Goroutines, channels, context cancellation how these patterns show up when building RAG and LLM pipelines in Go.
Go's concurrency model fits AI pipeline work well. LLM calls are slow and I/O-bound goroutines let you run multiple things in parallel without blocking, and context cancellation gives you clean timeouts on API calls that might hang. Here's how these patterns actually show up in practice.
When a RAG pipeline retrieves multiple chunks and needs to process them in parallel or when you're running multiple LLM calls simultaneously goroutines are the straightforward tool.
func processChunks(ctx context.Context, chunks []string) ([]Result, error) {
results := make([]Result, len(chunks))
var wg sync.WaitGroup
var mu sync.Mutex
var firstErr error
for i, chunk := range chunks {
wg.Add(1)
go func(i int, chunk string) {
defer wg.Done()
result, err := embedChunk(ctx, chunk)
if err != nil {
mu.Lock()
if firstErr == nil {
firstErr = err
}
mu.Unlock()
return
}
mu.Lock()
results[i] = result
mu.Unlock()
}(i, chunk)
}
wg.Wait()
return results, firstErr
}
sync.WaitGroup coordinates when all goroutines finish. The mutex protects the shared results slice from concurrent writes. The firstErr pattern captures the first failure without losing other results.
LLM API calls can hang. Without a timeout, a stuck goroutine blocks forever. context.WithTimeout gives you a hard deadline that propagates down through every function that accepts a context.
func callLLM(parentCtx context.Context, prompt string) (string, error) {
ctx, cancel := context.WithTimeout(parentCtx, 30*time.Second)
defer cancel()
req, err := http.NewRequestWithContext(ctx, "POST", llmEndpoint, buildBody(prompt))
if err != nil {
return "", err
}
resp, err := http.DefaultClient.Do(req)
if err != nil {
if ctx.Err() == context.DeadlineExceeded {
return "", fmt.Errorf("LLM call timed out after 30s")
}
return "", err
}
defer resp.Body.Close()
return parseResponse(resp)
}
The key is http.NewRequestWithContext it ties the HTTP request lifecycle to your context. When the deadline hits, the request cancels automatically. No manual cleanup.
When streaming LLM output token by token, channels model the data flow cleanly. The producer goroutine pushes tokens as they arrive; the consumer processes them without waiting for the full response.

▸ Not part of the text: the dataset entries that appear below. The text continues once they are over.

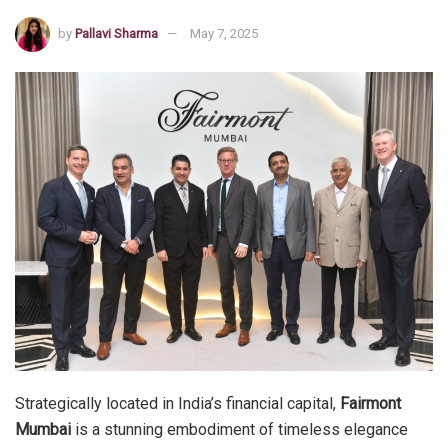
by
Pallavi Sharma
May 7, 2025
Strategically located in India’s financial capital,
Fairmont
Mumbai
is a stunning embodiment of timeless elegance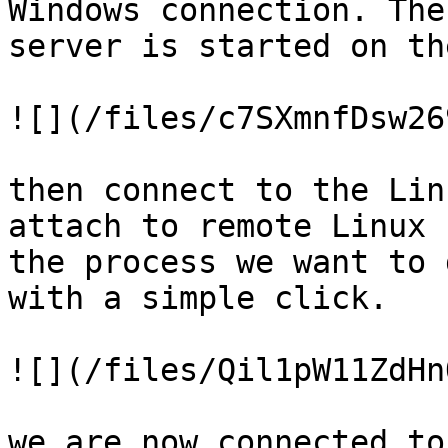
Windows connection. The
server is started on th
![](/files/c7SXmnfDsw26
then connect to the Lin
attach to remote Linux 
the process we want to 
with a simple click.

![](/files/Qil1pW11ZdHn
we are now connected to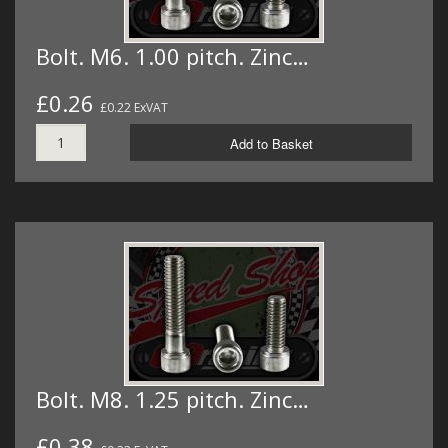
Bolt. M6. 1.00 pitch. Zinc…
£0.26
£0.22 ExVAT
Add to Basket
Bolt. M8. 1.25 pitch. Zinc…
£0.38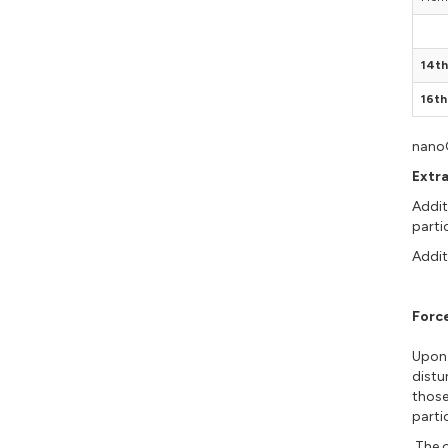
14th
16th
nanoG
Extr
Addit
parti
Addit
Forc
Upon 
distu
those
parti
The o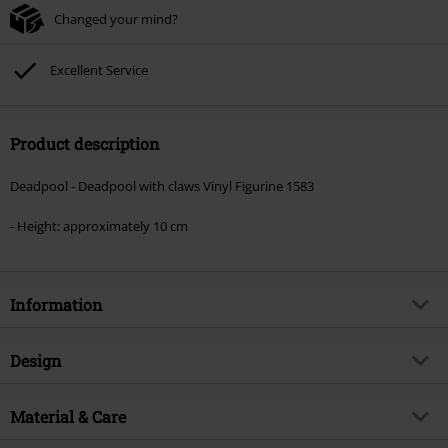
Changed your mind?
Excellent Service
Product description
Deadpool - Deadpool with claws Vinyl Figurine 1583
- Height: approximately 10 cm
Information
Item no.
595497
Design
Title
Deadpool with claws Vinyl
Figurine 1583
Product type
Funko Pop!
Material & Care
Product topic
Fan merch, Marvel, Film,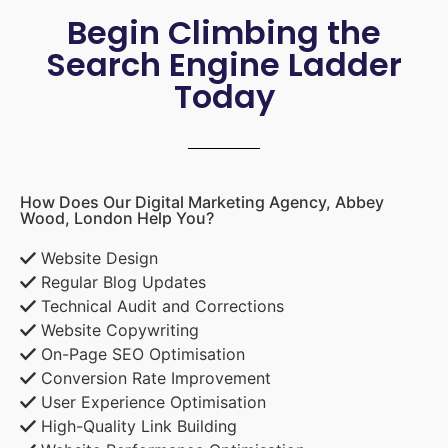
Begin Climbing the
Search Engine Ladder
Today
How Does Our Digital Marketing Agency, Abbey
Wood, London Help You?
Website Design
Regular Blog Updates
Technical Audit and Corrections
Website Copywriting
On-Page SEO Optimisation
Conversion Rate Improvement
User Experience Optimisation
High-Quality Link Building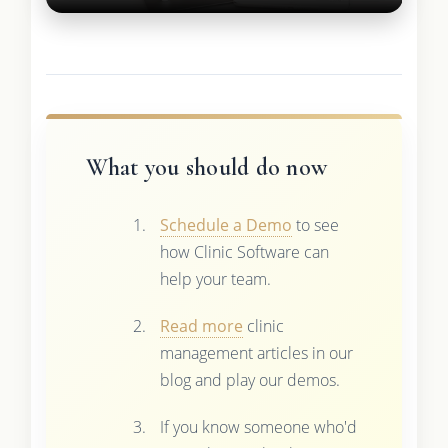
What you should do now
Schedule a Demo
to see
how Clinic Software can
help your team.
Read more
clinic
management articles in our
blog and play our demos.
If you know someone who'd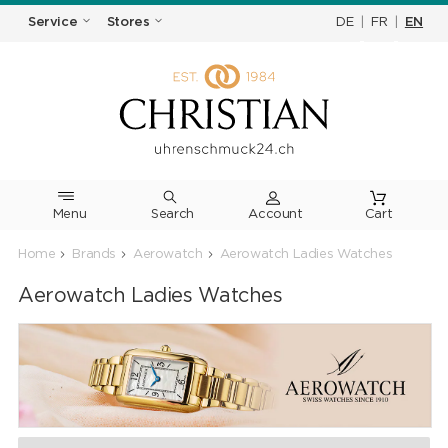
DE
|
FR
|
EN
Service
Stores
Menu
Search
Cart
Home
Brands
Aerowatch
Aerowatch Ladies Watches
Aerowatch Ladies Watches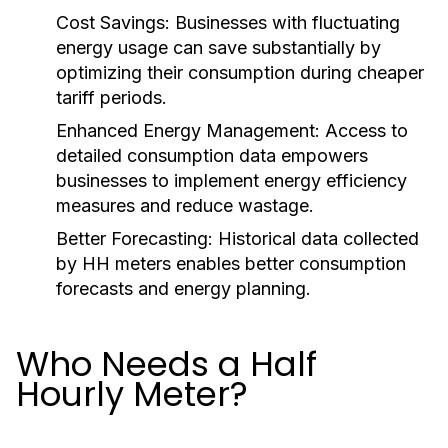
Cost Savings:
Businesses with fluctuating
energy usage can save substantially by
optimizing their consumption during cheaper
tariff periods.
Enhanced Energy Management:
Access to
detailed consumption data empowers
businesses to implement energy efficiency
measures and reduce wastage.
Better Forecasting:
Historical data collected
by HH meters enables better consumption
forecasts and energy planning.
Who Needs a Half
Hourly Meter?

func streamLLMResponse(ctx context.Context, prompt string) <-chan string {
out := make(chan string)
go func() {
defer close(out)
stream, err := openLLMStream(ctx, prompt)
if err != nil {
return
}
defer stream.Close()
for {
token, err := stream.Next()
if err == io.EOF {
return
}
if err != nil {
return
}
select {
case out <- token:
case <-ctx.Done():
return
}
}
}()
return out
}
The select inside the loop handles cancellation if the parent context is cancelled while the goroutine is waiting to send, it exits cleanly instead of leaking.
Sometimes you want whichever result comes back first, or a timeout if nothing does. select handles this without extra synchronization:
func getWithFallback(ctx context.Context, query string) (string, error) {
primary := make(chan string, 1)
fallback := make(chan string, 1)
go func() { primary <- queryPrimaryLLM(ctx, query) }()
go func() { fallback <- queryFallbackLLM(ctx, query) }()
select {
case result := <-primary:
return result, nil
case result := <-fallback:
return result, nil
case <-time.After(10 * time.Second):
return "", errors.New("both LLM calls timed out")
case <-ctx.Done():
return "", ctx.Err()
}
}
Buffered channels (make(chan string, 1)) matter here if select picks one result, the other goroutine can still send without blocking forever.
Goroutine leaks are the main thing to watch. A goroutine that's stuck waiting on a channel send with no receiver, or an HTTP call with no timeout, will sit in memory until the process restarts. Context propagation is what prevents this every goroutine that does I/O should accept a context and respect cancellation.
The pattern I reach for most often in pipeline work: goroutines for parallelism, sync.WaitGroup for coordination, context for cancellation, buffered channels when producers and consumers run at different speeds.